Wireless Access

 View Only
Expand all | Collapse all

One cluster member still using default cert as web server cert

This thread has been viewed 8 times
  • 1.  One cluster member still using default cert as web server cert

    Posted Jun 15, 2023 01:08 PM

    Hello,

    AOS 8.10.0.5

    MCR and standby MCR

    cluster of 10 7240XMs

    back-up cluster of 4 7240XMs

    We changed our SSL cert (wildcard) for our controllers today (from last year's wildcard, same CN). The process was a little convoluted as it looks like last year we had imported the cert individually to each cluster member (which showed as an override). I wanted to just import the new cert at Managed Network level and not individually configure each box to use it. Initially for the first controller I changed the servercert to default, with the plan to change it back to the real cert from the managed network level. However for the rest of the controllers I realised removing the override was easy and worked fine so did not do this for them. 
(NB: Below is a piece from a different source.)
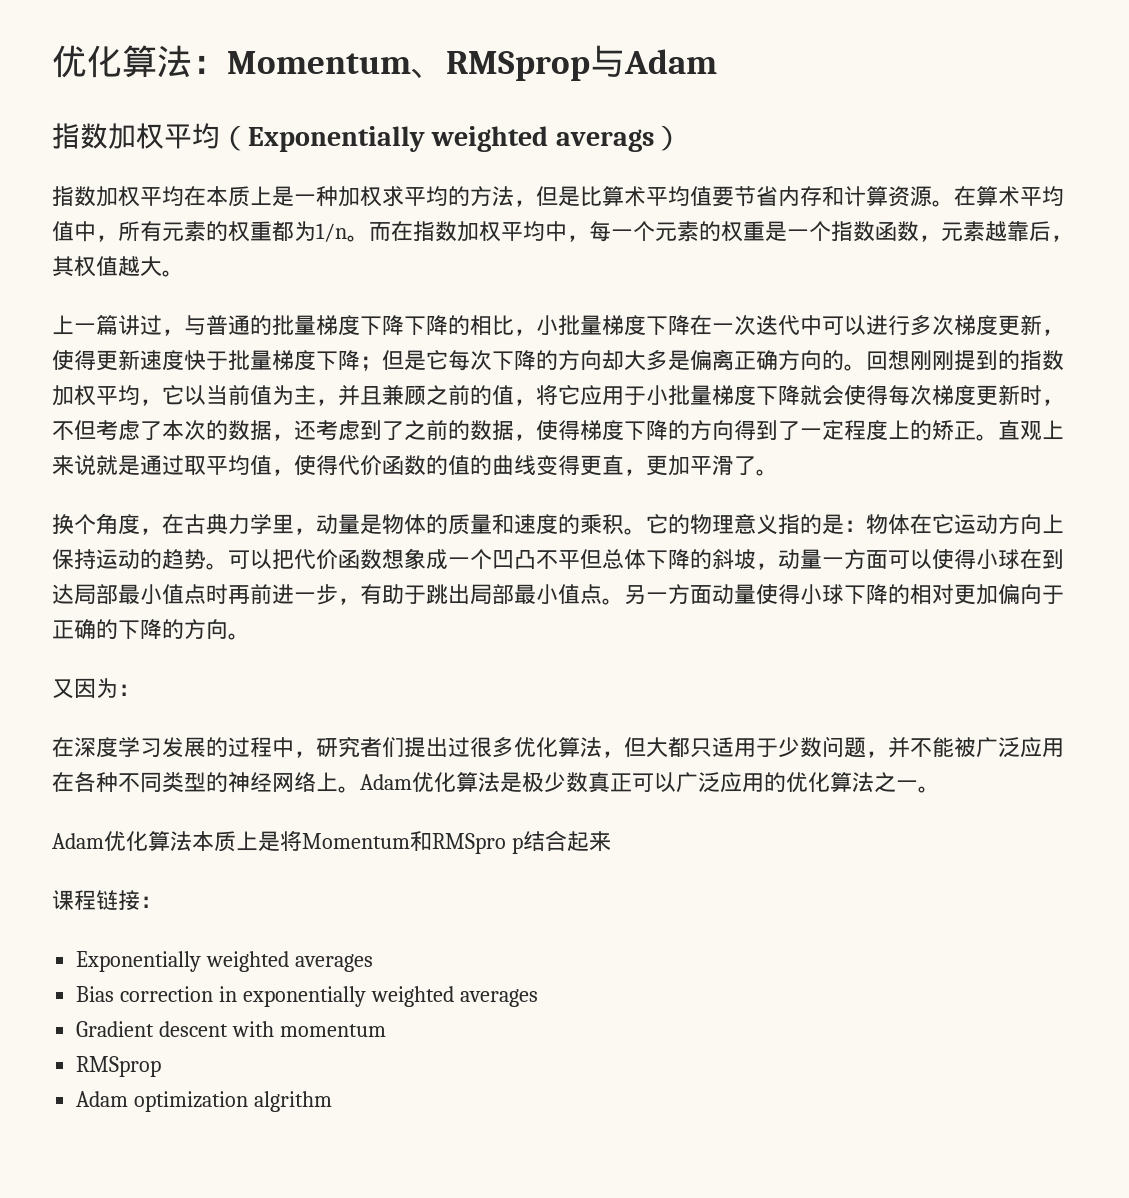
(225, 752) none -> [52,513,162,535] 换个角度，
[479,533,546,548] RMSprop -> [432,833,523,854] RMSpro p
    So the other controllers are all fine and are using the right cert which is configured at the Managed Network level. But the one controller I mucked around with stubbornly refuses to use the new cert. There are no overrides in place for it, the config looks fine when viewing from the Conductor for that controller. But when connecting to the GUI it shows it is still dishing up the default self-signed cert. How can we force it to use the new, non-default cert? I have tried removing the new cert and re-adding it at managed network level with a different name (and filename) but although there are no errors when propagating the config nothing changes for this one controller.
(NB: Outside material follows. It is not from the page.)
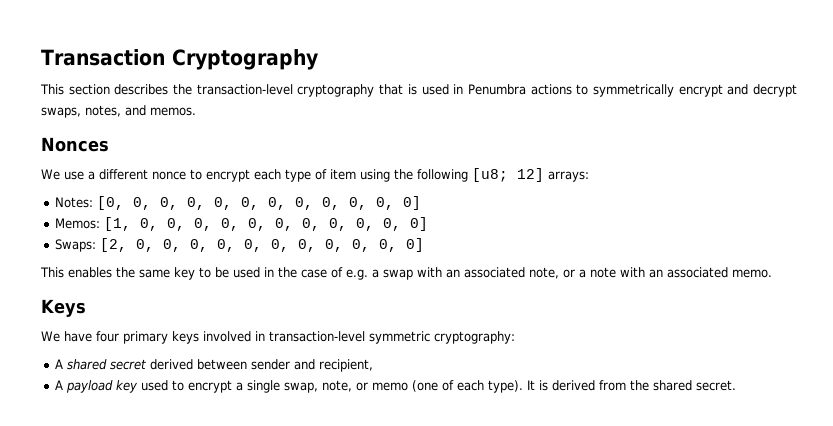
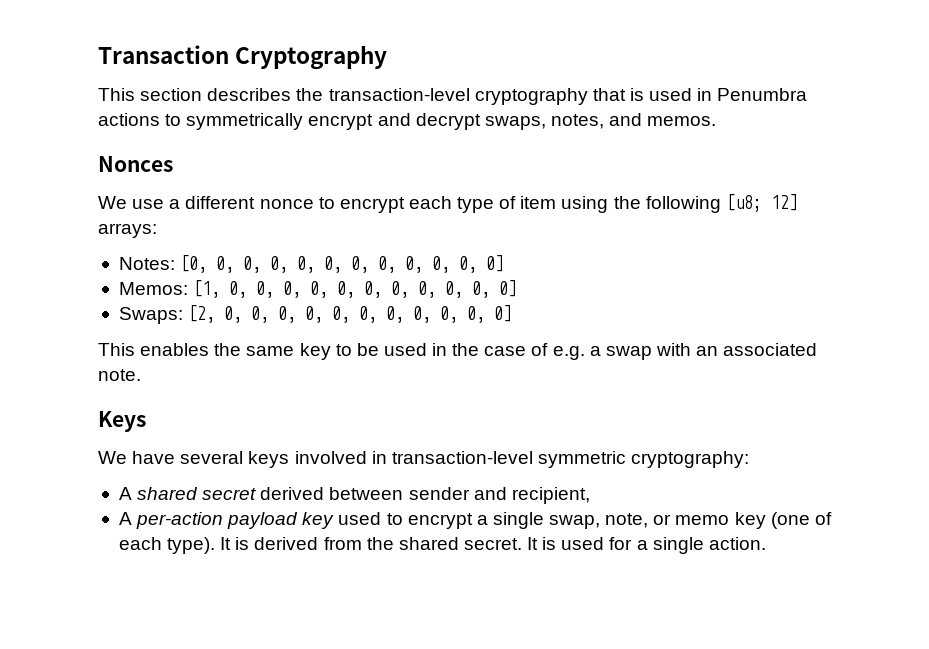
[529,267,772,279] note, or a note with an associated memo. -> [98,369,141,381] note.
[96,331,168,344] four primary -> [180,451,244,464] several
(64, 385) none -> [136,512,224,529] per-action
(409, 386) none -> [734,512,766,529] key
(737, 385) none -> [527,537,766,554] It is used for a single action.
    On the controller itself it has the correct cert imported:

    (md-1) *#show crypto-local pki serverCert

    Certificates
    ------------
    Name            Original Filename   Reference Count  Expired
    --------------  -----------------   ---------------  -------
    AOS2023         aosnew2023.p12      2                No
    AOSold2022      AOSwild2022OLD.p12  0                No
    (md-1) *#show web-server profile

    Web Server Configuration
    ------------------------
    Parameter                                          Value
    ---------                                          -----
    Cipher Suite Strength                              high
    SSL/TLS Protocol Config                            tlsv1.2
    Switch Certificate                                 default
    Captive Portal Certificate                         AOS2023
    IDP Certificate                                    AOS2023

    But the switch Cert still shows as default.

    Guy



  • 2.  RE: One cluster member still using default cert as web server cert

    Posted Jun 15, 2023 01:17 PM
    Edited by cauliflower Jun 15, 2023 01:17 PM

    Of course almost immediately after posting this I managed to fix it!
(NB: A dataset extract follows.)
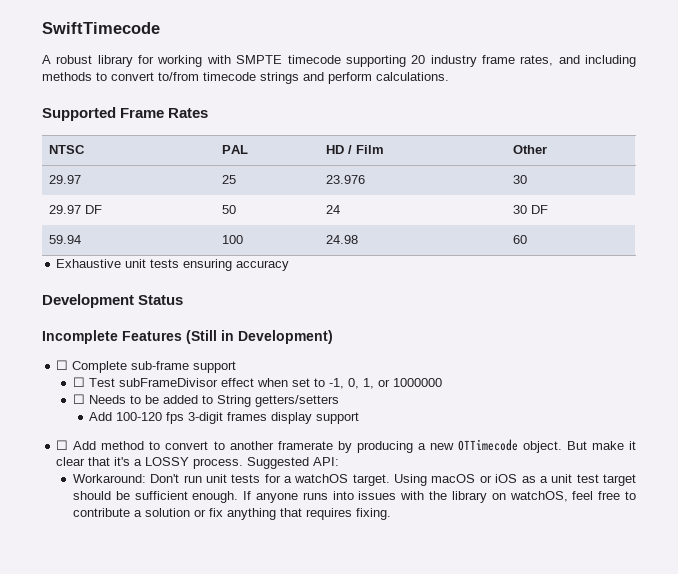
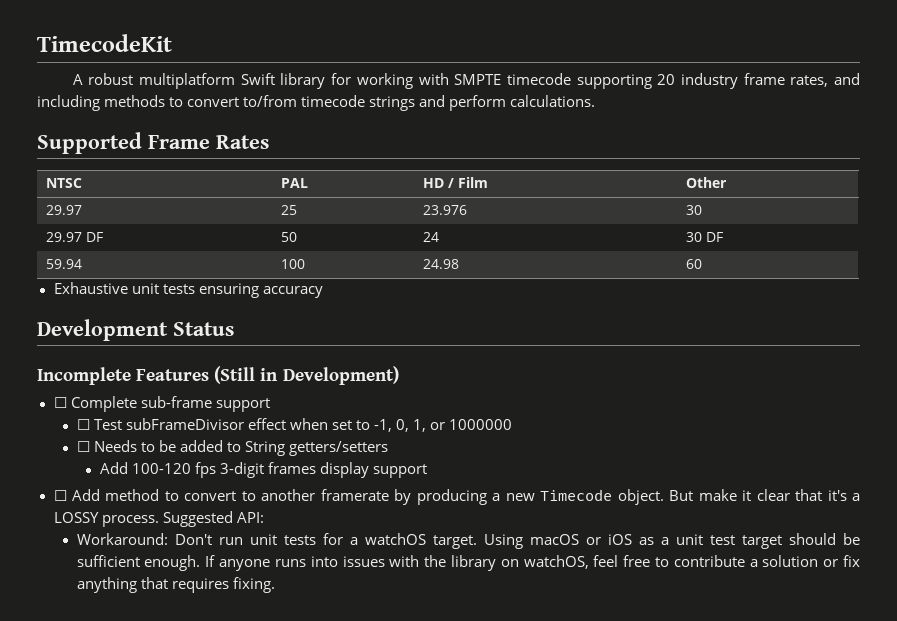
[42,22,160,34] SwiftTimecode -> [37,34,172,52] TimecodeKit
(93, 59) none -> [139,73,275,89] multiplatform Swift
[457,439,518,451] OTTimecode -> [540,489,613,501] Timecode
    For the record I went to the individual box level in the GUI, changed the switch cert in the 'web-server profile' (which was already set as being the new cert) to be last year's cert (which hasn't expired yet), & saved that. It successfully then switched to using that cert from the default. I then removed that override from the box level and it successfully picked up this year's cert config from the Managed Network level.